A definite thumbs up for me -- a fairly enthusiastic thumbs up. But I can't discount the narrative missteps I've listed above, which only scratch the surface -- there are plenty of other things I could pick at. So in summation: acting, effects, feel, nostalgia -- all brilliant. Story? Needs some work on the structure side.

And in case you forgot the question I asked halfway through this post, let me know what we missed in those first one to three minutes when we were filling up our drinks. Maybe that filled all the holes I've mentioned ... probably not, but maybe.

5 comments:

Dan O. said...

Abrams remembers the simple rule that a majority of his contemporaries have forgotten: action and mayhem have meaning only when an audience cares about the people trapped within the maelstrom. Good Review!

Don Handsome said...

here's what you missed: a Spielbergian opening shot of the factory changing their "days without an accident" sign to 1 day, and then Ron Eldard crashing the funeral for the main kid's mom.

Great review, though I'm closer to reviewing this as Super 5 or so.
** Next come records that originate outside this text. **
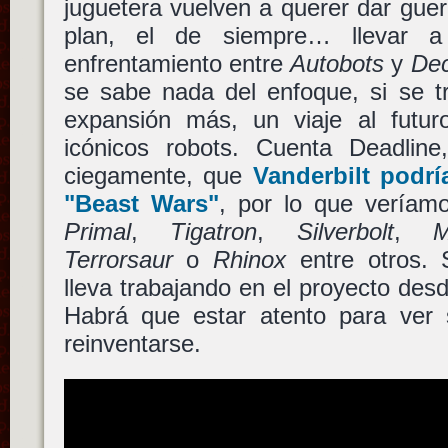
juguetera vuelven a querer dar guerr
plan, el de siempre… llevar a
enfrentamiento entre
Autobots
y
Dec
se sabe nada del enfoque, si se 
expansión más, un viaje al futu
icónicos robots. Cuenta Deadline,
ciegamente, que
Vanderbilt
podría
"Beast Wars"
, por lo que vería
Primal
,
Tigatron
,
Silverbolt
,
M
Terrorsaur
o
Rhinox
entre otros.
lleva trabajando en el proyecto desd
Habrá que estar atento para ver s
reinventarse.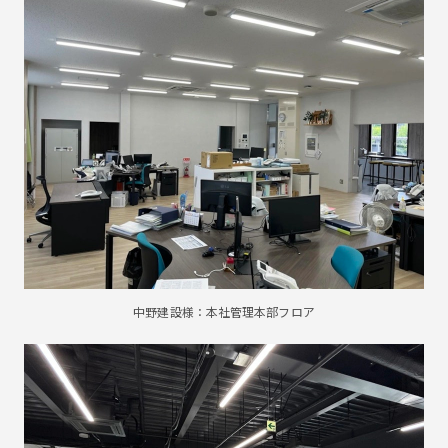
中野建設様：本社管理本部フロア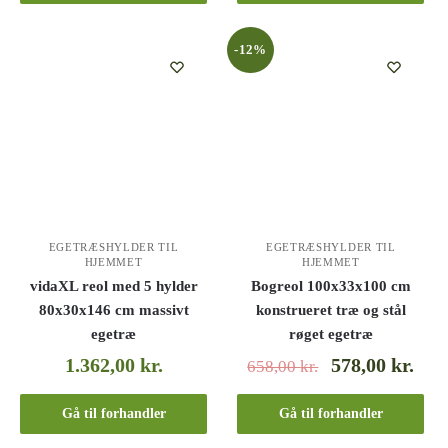
-12%
EGETRÆSHYLDER TIL
EGETRÆSHYLDER TIL
HJEMMET
HJEMMET
vidaXL reol med 5 hylder
Bogreol 100x33x100 cm
80x30x146 cm massivt
konstrueret træ og stål
egetræ
røget egetræ
1.362,00
kr.
578,00
kr.
658,00
kr.
Gå til forhandler
Gå til forhandler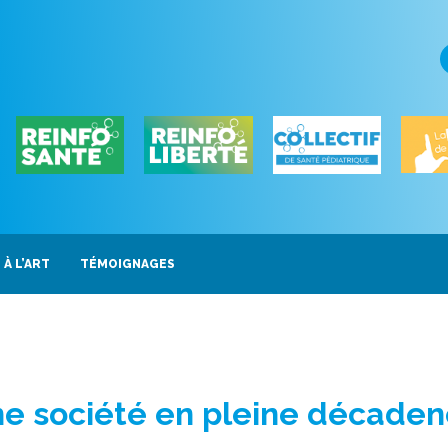
 À L’ART
TÉMOIGNAGES
Une société en pleine décade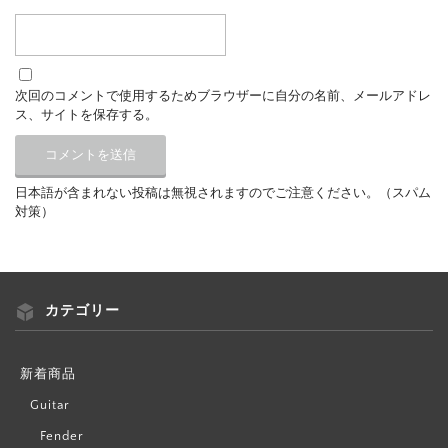
次回のコメントで使用するためブラウザーに自分の名前、メールアドレ
ス、サイトを保存する。
日本語が含まれない投稿は無視されますのでご注意ください。（スパム
対策）
カテゴリー
新着商品
Guitar
Fender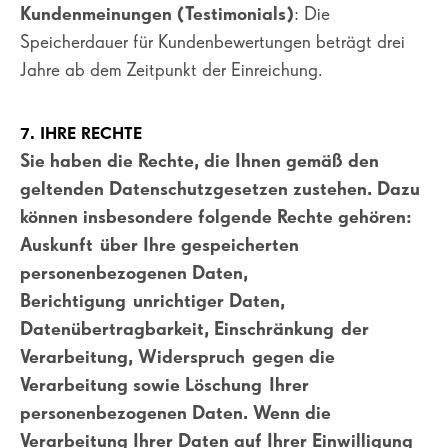
Kundenmeinungen (Testimonials)
: Die
Speicherdauer für Kundenbewertungen beträgt drei
Jahre ab dem Zeitpunkt der Einreichung.
7. IHRE RECHTE
Sie haben die Rechte, die Ihnen gemäß den
geltenden Datenschutzgesetzen zustehen. Dazu
können insbesondere folgende Rechte gehören:
Auskunft über Ihre gespeicherten
personenbezogenen Daten,
Berichtigung unrichtiger Daten,
Datenübertragbarkeit, Einschränkung der
Verarbeitung, Widerspruch gegen die
Verarbeitung sowie Löschung Ihrer
personenbezogenen Daten. Wenn die
Verarbeitung Ihrer Daten auf Ihrer Einwilligung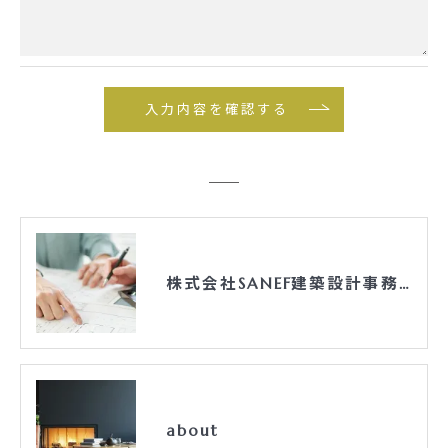
当社では、お客様の個人情報の開示･訂正･削除・利
用停止の手続を定めさせて頂いております。
ご本人である事を確認のうえ、対応させて頂きま
す。
個人情報の開示･訂正･削除・利用停止の具体的手続
きにつきましては、お電話でお問合せ下さい。
株式会社SANEF建築設計事務所
about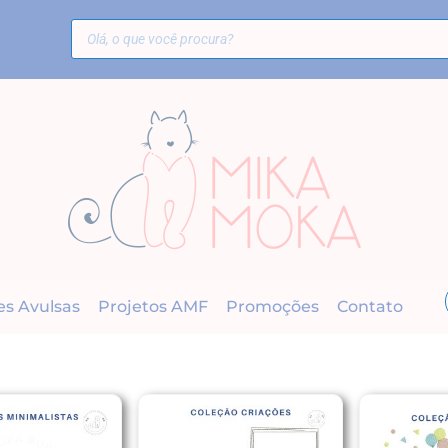
es Avulsas
Projetos AMF
Promoções
Contato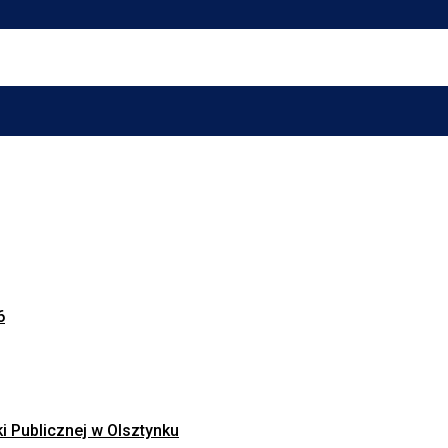
6
ki Publicznej w Olsztynku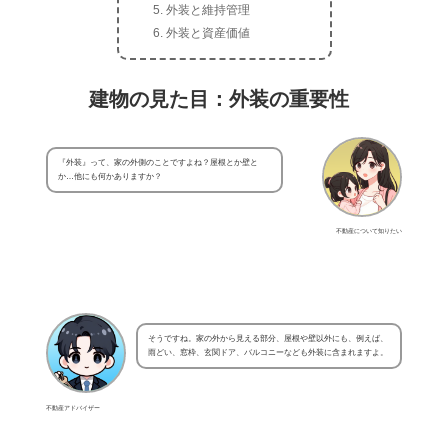
外装と維持管理
外装と資産価値
建物の見た目：外装の重要性
『外装』って、家の外側のことですよね？屋根とか壁と
か…他にも何かありますか？
不動産について知りたい
そうですね。家の外から見える部分、屋根や壁以外にも、例えば、
雨どい、窓枠、玄関ドア、バルコニーなども外装に含まれますよ。
不動産アドバイザー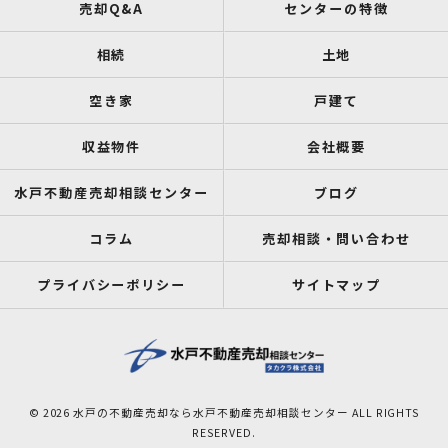
売却Q&A
センターの特徴
相続
土地
空き家
戸建て
収益物件
会社概要
水戸不動産売却相談センター
ブログ
コラム
売却相談・問い合わせ
プライバシーポリシー
サイトマップ
© 2026 水戸の不動産売却なら水戸不動産売却相談センター ALL RIGHTS
RESERVED.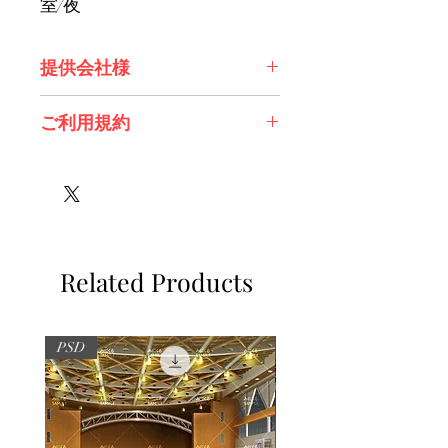
室/夜
提供会社様
株式会社エンタコン(CLOCK UP様)
ご利用規約
有限会社スノーフレイク様
※必ずお読みください
Related Products
PSD
PSD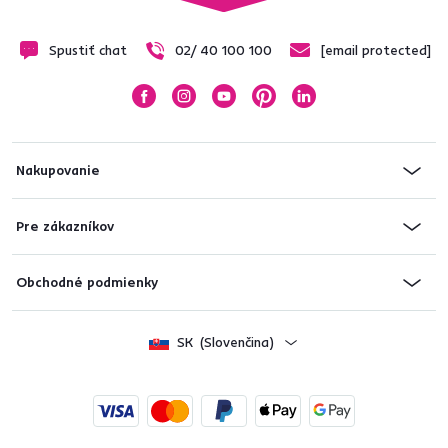
Spustiť chat
02/ 40 100 100
[email protected]
Nakupovanie
Pre zákazníkov
Obchodné podmienky
SK
(Slovenčina)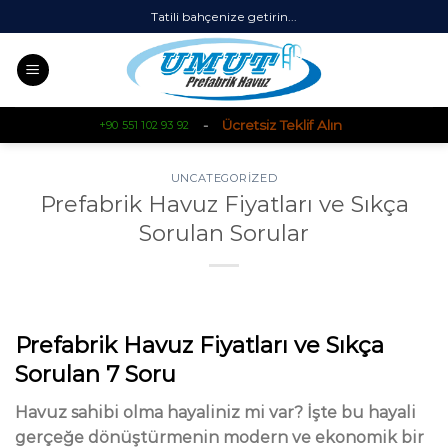
Skip
Tatili bahçenize getirin...
to
content
-
Ücretsiz Teklif Alın
+90 551 102 93 92
UNCATEGORIZED
Prefabrik Havuz Fiyatları ve Sıkça
Sorulan Sorular
Prefabrik Havuz Fiyatları ve Sıkça
Sorulan 7 Soru
Havuz sahibi olma hayaliniz mi var? İşte bu hayali
gerçeğe dönüştürmenin modern ve ekonomik bir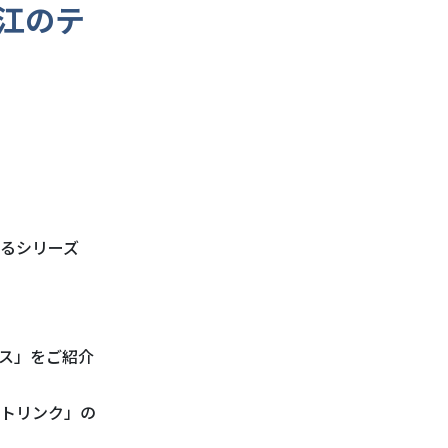
江のテ
るシリーズ
ス」をご紹介
トリンク」の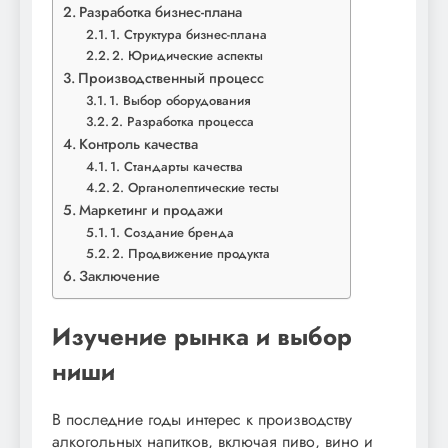
Разработка бизнес-плана
1. Структура бизнес-плана
2. Юридические аспекты
Производственный процесс
1. Выбор оборудования
2. Разработка процесса
Контроль качества
1. Стандарты качества
2. Органолептические тесты
Маркетинг и продажи
1. Создание бренда
2. Продвижение продукта
Заключение
Изучение рынка и выбор
ниши
В последние годы интерес к производству
алкогольных напитков, включая пиво, вино и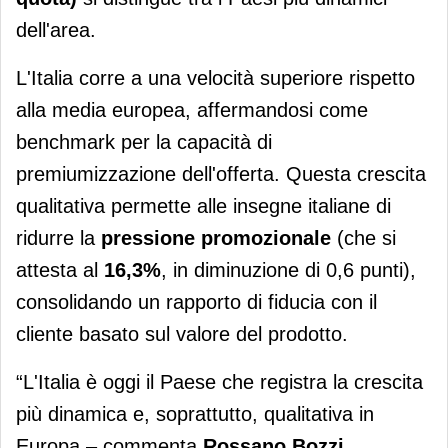
dell'area.
L'Italia corre a una velocità superiore rispetto
alla media europea, affermandosi come
benchmark per la capacità di
premiumizzazione dell'offerta. Questa crescita
qualitativa permette alle insegne italiane di
ridurre la
pressione promozionale
(che si
attesta al
16,3%
,
in diminuzione di 0,6 punti),
consolidando un rapporto di fiducia con il
cliente basato sul valore del prodotto.
“L'Italia è oggi il Paese che registra la crescita
più dinamica e, soprattutto, qualitativa in
Europa – commenta
Rossano Bozzi,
I really like the kids plot, but the alien one looses me in many ways – some of which you’ve described in your review.

Derek Armstrong said...

Thanks Don. That's quite a bit more than I thought. How did my movie start so ridiculously on time? Who ever heard of a movie starting only 2-3 minutes after the time on the ticket? It's usually closer to 20.

Dan, that's very much true. I definitely got involved in the characters. They may not have been equally fleshed out, but I did feel like they had dimension necessary for me to care whether they got squashed by a giant alien.

Monty Burns said...

I wrote a whole long response that apparently was deleted.
Summing up: I agree with you. The kids didn't do enough to move the plot along, they just happened to be watching it happen.
Elle Fanning was great, so was the main kid.

Derek Armstrong said...

D'oh, hate it when that happens. Agreed. Passively observing a plot is not a very exciting thing for your protagonists to be doing.